La sindrome cinese e il blocco dei sussidi
Il primo mercato dell’auto verde a gennaio si è bloccato e le vendite di “new energy car” sono crollate del 70%
Per metà dello scorso anno gli esperti del settore hanno scosso la testa prendendo nota di come nemmeno gli incentivi federali fossero serviti a risvegliare l’interesse degli automobilisti tedeschi verso le auto elettriche. Da gennaio però qualcosa si è mosso: sono state 2.715 le auto immatricolate, un 90% in più anno su anno per cominciare con una quota dell’1,12% del totale che è molto meglio del precedente 0,75%. E da non trascurare che le auto a batteria come la reginetta BMW i3 sono cresciute del 150% rispetto al 59% delle ibride ricaricabili.

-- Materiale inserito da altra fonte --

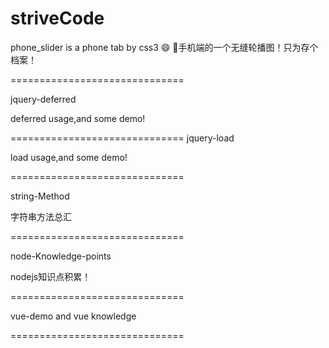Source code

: 
striveCode
==========


phone_slider is a phone tab by css3 ​:smile:​ ​:sunflower:​
手机端的一个无缝轮播图！只为存个档案！

==============================

jquery-deferred

deferred usage,and some demo!

==============================
jquery-load

load usage,and some demo!

==============================

string-Method

字符串方法总汇


==============================

node-Knowledge-points

nodejs知识点积累！



==============================

vue-demo and vue knowledge

==============================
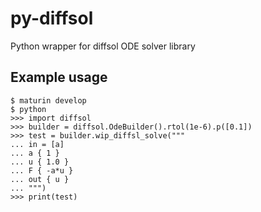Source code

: # py-diffsol

Python wrapper for diffsol ODE solver library

## Example usage

    $ maturin develop
    $ python
    >>> import diffsol
    >>> builder = diffsol.OdeBuilder().rtol(1e-6).p([0.1])
    >>> test = builder.wip_diffsl_solve("""
    ... in = [a]
    ... a { 1 }
    ... u { 1.0 }
    ... F { -a*u }
    ... out { u }
    ... """)
    >>> print(test)
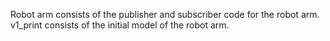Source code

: Robot arm consists of the publisher and subscriber code for the robot arm.
v1_print consists of the initial model of the robot arm.
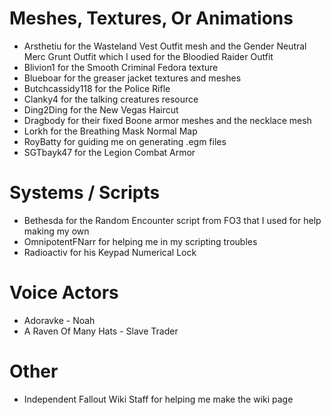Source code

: # Meshes, Textures, Or Animations
- Arsthetiu for the Wasteland Vest Outfit mesh and the Gender Neutral Merc Grunt Outfit which I used for the Bloodied Raider Outfit
- Blivion1 for the Smooth Criminal Fedora texture
- Blueboar for the greaser jacket textures and meshes
- Butchcassidy118 for the Police Rifle
- Clanky4 for the talking creatures resource
- Ding2Ding for the New Vegas Haircut
- Dragbody for their fixed Boone armor meshes and the necklace mesh
- Lorkh for the Breathing Mask Normal Map
- RoyBatty for guiding me on generating .egm files
- SGTbayk47 for the Legion Combat Armor

# Systems / Scripts
- Bethesda for the Random Encounter script from FO3 that I used for help making my own
- OmnipotentFNarr for helping me in my scripting troubles
- Radioactiv for his Keypad Numerical Lock

# Voice Actors
- Adoravke - Noah
- A Raven Of Many Hats - Slave Trader

# Other
- Independent Fallout Wiki Staff for helping me make the wiki page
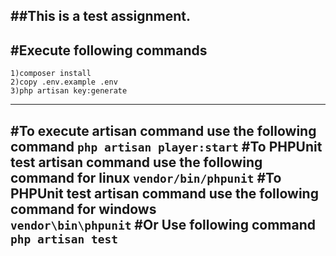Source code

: ##This is a test assignment.
-------------------------------------------------------------
#Execute following commands
-------------------------------------------------------------
    1)composer install
    2)copy .env.example .env
    3)php artisan key:generate
-------------------------------------------------------------
#To execute artisan command use the following command
    `php artisan player:start`
#To PHPUnit test artisan command use the following command for linux
    `vendor/bin/phpunit`
#To PHPUnit test artisan command use the following command for windows    
    `vendor\bin\phpunit`
#Or Use following command
    `php artisan test`
-------------------------------------------------------------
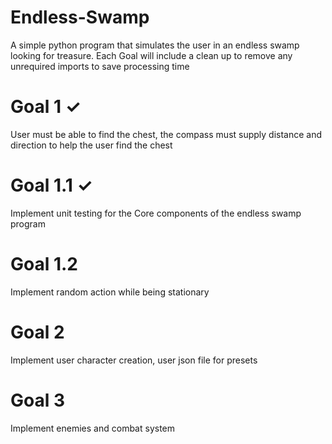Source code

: # Endless-Swamp
A simple python program that simulates the user in an endless swamp looking for treasure. Each Goal will include a clean up to remove any unrequired imports to save processing time

# Goal 1 &checkmark;

User must be able to find the chest, the compass must supply distance and direction to help the user find the chest

# Goal 1.1 &checkmark;

Implement unit testing for the Core components of the endless swamp program

# Goal 1.2

Implement random action while being stationary

# Goal 2 

Implement user character creation, user json file for presets

# Goal 3 

Implement enemies and combat system
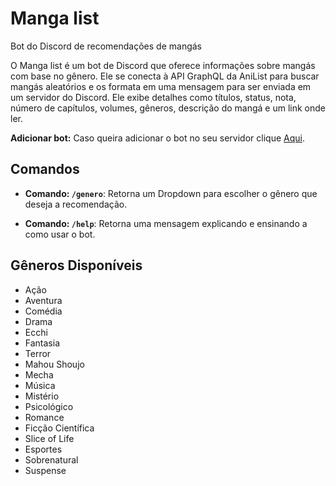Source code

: # Manga list
Bot do Discord de recomendações de mangás

O Manga list é um bot de Discord que oferece informações sobre mangás com base no gênero. Ele se conecta à API GraphQL da AniList para buscar mangás aleatórios e os formata em uma mensagem para ser enviada em um servidor do Discord. Ele exibe detalhes como títulos, status, nota, número de capítulos, volumes, gêneros, descrição do mangá e um link onde ler.

**Adicionar bot:** Caso queira adicionar o bot no seu servidor clique <a style="" href="https://discord.com/api/oauth2/authorize?client_id=1140557483090378772&permissions=2147576832&scope=bot%20applications.commands" target="_blank" rel="external">Aqui</a>.

## Comandos

- **Comando: `/genero`**: Retorna um Dropdown para escolher o gênero que deseja a recomendação.

- **Comando: `/help`**: Retorna uma mensagem explicando e ensinando a como usar o bot.

## Gêneros Disponíveis

- Ação
- Aventura
- Comédia
- Drama
- Ecchi
- Fantasia
- Terror
- Mahou Shoujo
- Mecha
- Música
- Mistério
- Psicológico
- Romance
- Ficção Científica
- Slice of Life
- Esportes
- Sobrenatural
- Suspense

Difficile dire se i tedeschi si sono finalmente accorti degli incentivi, o magari delle postazioni di ricarica (anche veloce) che in Germania spuntano ormai come funghi. Quello che è certo invece che mentre a Berlino le auto elettriche attirano a Pechino non sembra più così. E in questo caso gli incentivi, per la precisione la loro improvvisa assenza, c’entrano eccome. Le vendite di veicoli elettrici in Cina, spiega il sito Caixin Global a gennaio sono affondate: quasi del 70%.
La fine dell’interesse di compratori e produttori coincide con la decisione del governo di intraprendere una energica ristrutturazione del sistema di incentivi, uno schema spesso abusato. Nati per dare un sollievo a quell’emergenza-inquinamento che in alcune megalopoli è diventata ormai un allarme quotidiano, lo schema di incentivi ha portato clienti e produttori ad alzate d’ingegno che hanno infastidito i regolatori.
Alla fine dello scorso anno le autorità del potentissimo ministero dell’industria e dei trasporti hanno fatto sapere che il catalogo, molto generoso nel consentire l’accesso e che comprendeva 2.193 modelli di 235 produttori, sarebbe stato rivisto. Quasi a sottolineare il potere del regolatore, se non si è inclusi nell’elenco non si può accedere a sgravi fiscali e sussidi, Pechino se l’è presa comoda con la compilazione del nuovo e più accurato elenco di cosiddetti new energy vehicles.
I sussidi non sono stati aboliti, ma non c’è il nuovo catalogo di chi potrà usufruirne. E vendere senza incentivi si è tradotto in un crollo del 74% delle vendite di questi mezzi, tra i quali anche moltissimi piccoli quadricicli e vetturette da città, con solo 5.682 immatricolati. La produzione è stata leggermente superiore, con 6.889 unità e comunque un calo del 69,1%. Lo scorso anno le vendite erano state di 40.000 pezzi elettrici al mese, con il 2016 conclusosi a 507.000 unità elettriche vendute nelle varie versioni.
Xu Haidong, dirigente della associazione cinese dei produttori di auto, ha dichiarato al Caixin Global di aspettarsi vacche magre anche a febbraio e marzo, ma con un rimbalzo del mercato da allora in avanti, quando il nuovo catalogo si prevede sia pubblicato, depurato delle criticità (che hanno permesso false dichiarazioni sulla potenza delle batterie, ad esempio). Per l’anno in corso l’associazione prevede un totale compreso tra 700.000 ed 800.000 mezzi immatricolati, il che confermerebbe la Cina come mercato elettrico numero uno al mondo.
Non tutti sono così ottimisti però: anzitutto perché in ogni caso è già previsto che il governo centrale proceda dal 2019 con una graduale riduzione degli incentivi. Inoltre non è chiaro, considerata la situazione dei bilanci degli enti territoriali impegnati in molti casi a tirare la cinghia, se anche a livello locale potrà continuare la politica di sussidi con la generosità a cui si erano abituati gli automobilisti cinesi fino a dicembre dello scorso anno.